◆ WHAT YOU ARE ASKED TO DO ◆
After locating the line with "teapot: present [506,226,584,320]", set down that line and all the lines that follow it, unchanged, to the end of the records; omit the pictures.

Before-and-after object states

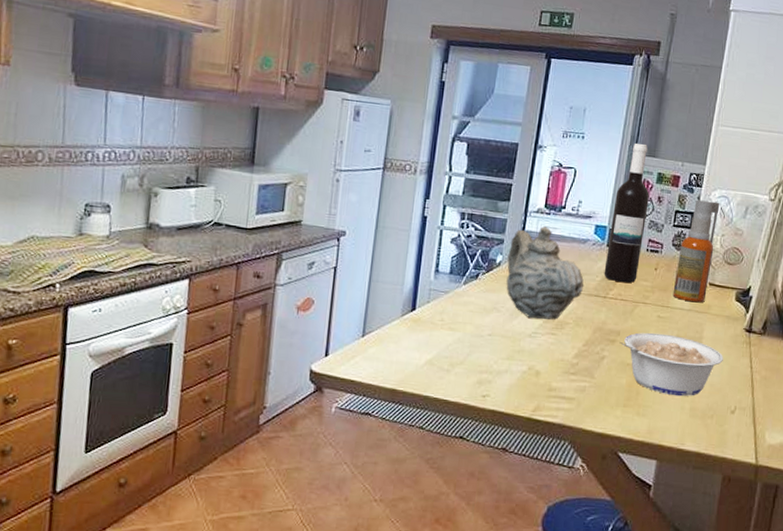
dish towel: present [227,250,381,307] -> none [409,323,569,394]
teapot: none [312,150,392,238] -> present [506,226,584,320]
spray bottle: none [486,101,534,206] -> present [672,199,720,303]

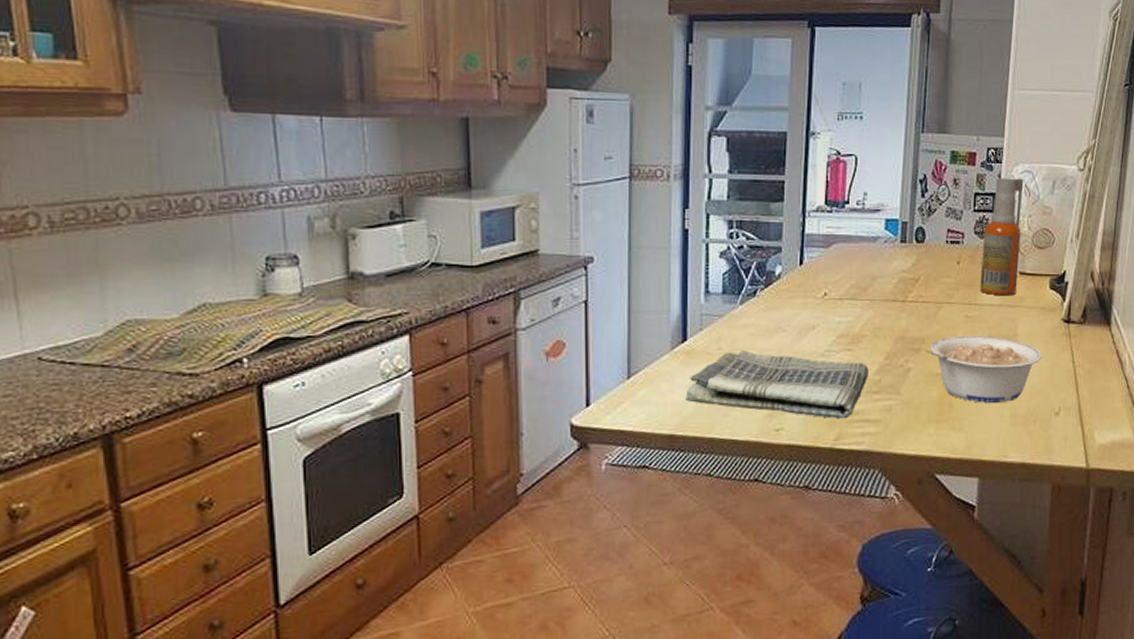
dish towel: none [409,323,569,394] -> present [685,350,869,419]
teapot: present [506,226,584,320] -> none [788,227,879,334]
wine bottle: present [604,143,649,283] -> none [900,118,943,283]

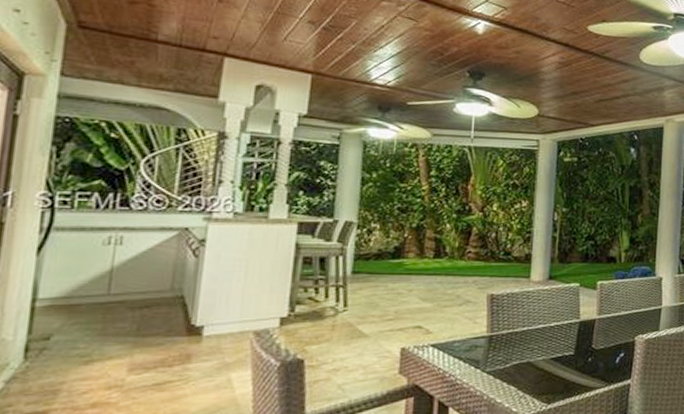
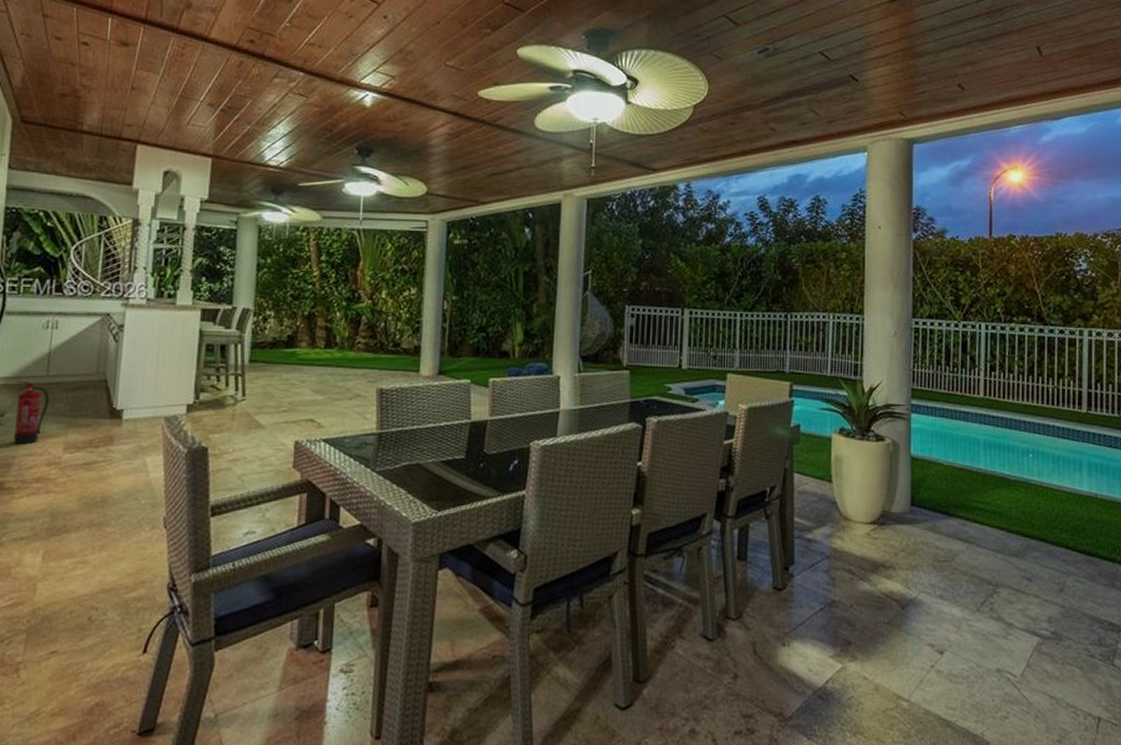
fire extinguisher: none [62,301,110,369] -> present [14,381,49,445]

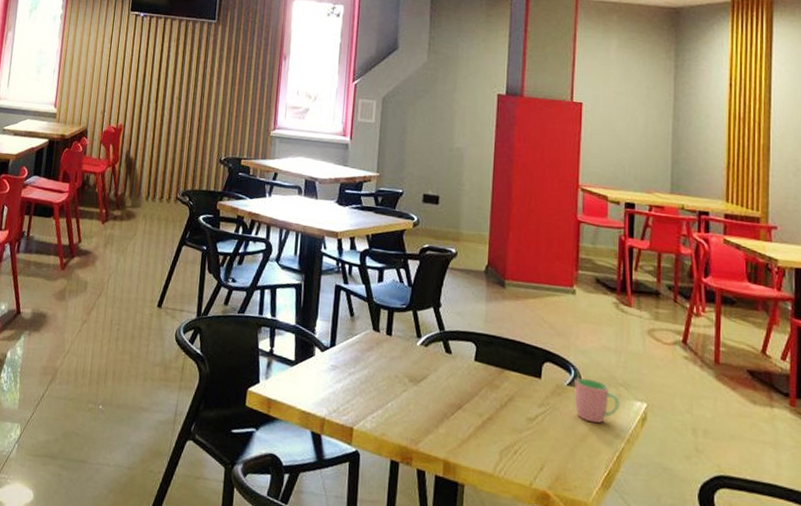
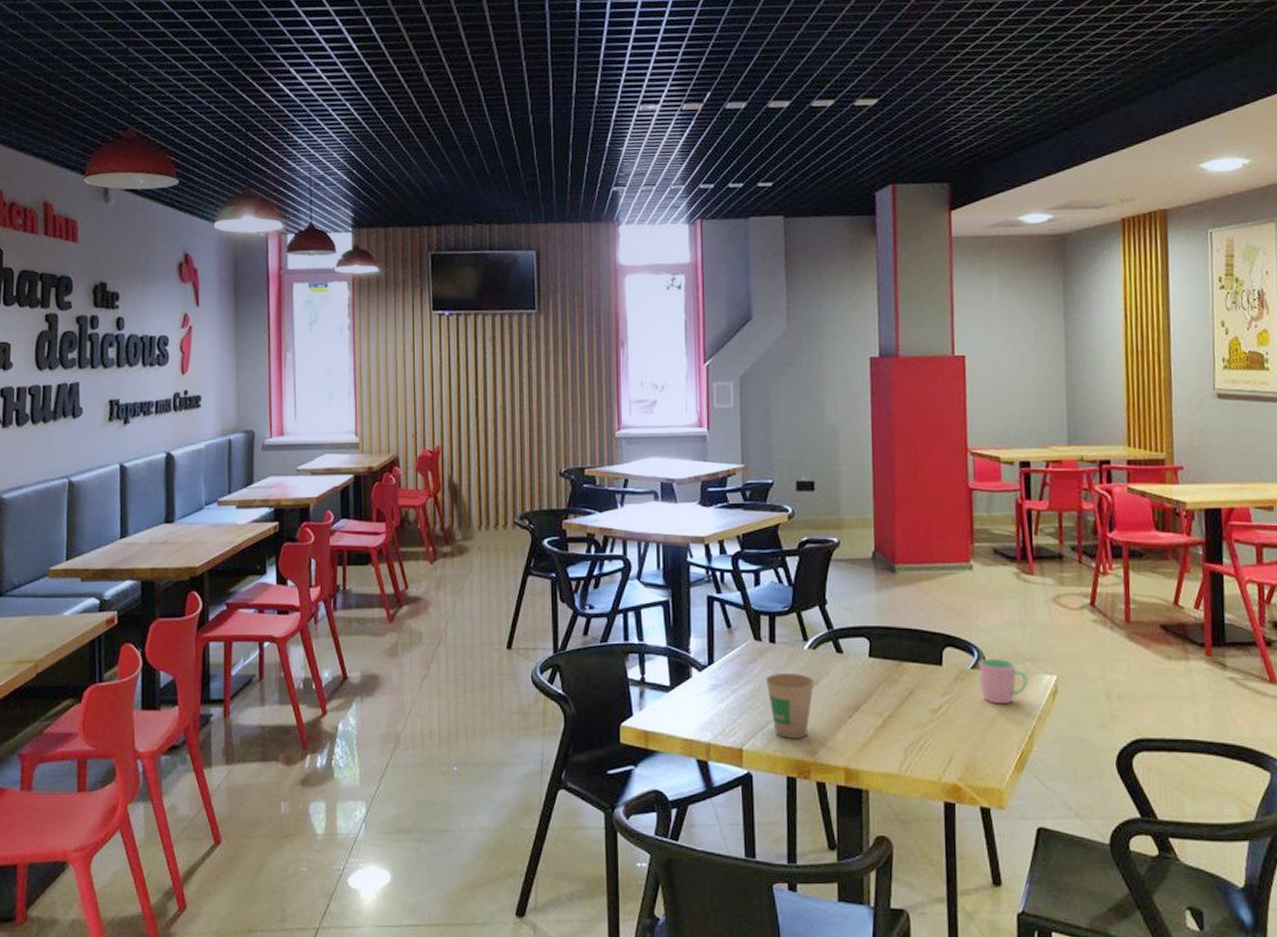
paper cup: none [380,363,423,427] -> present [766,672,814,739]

◆ EXERCISE OUTPUT ◆
teapot: present [506,226,584,320] -> none [788,227,879,334]
wine bottle: present [604,143,649,283] -> none [900,118,943,283]

fire extinguisher: none [62,301,110,369] -> present [14,381,49,445]

paper cup: none [380,363,423,427] -> present [766,672,814,739]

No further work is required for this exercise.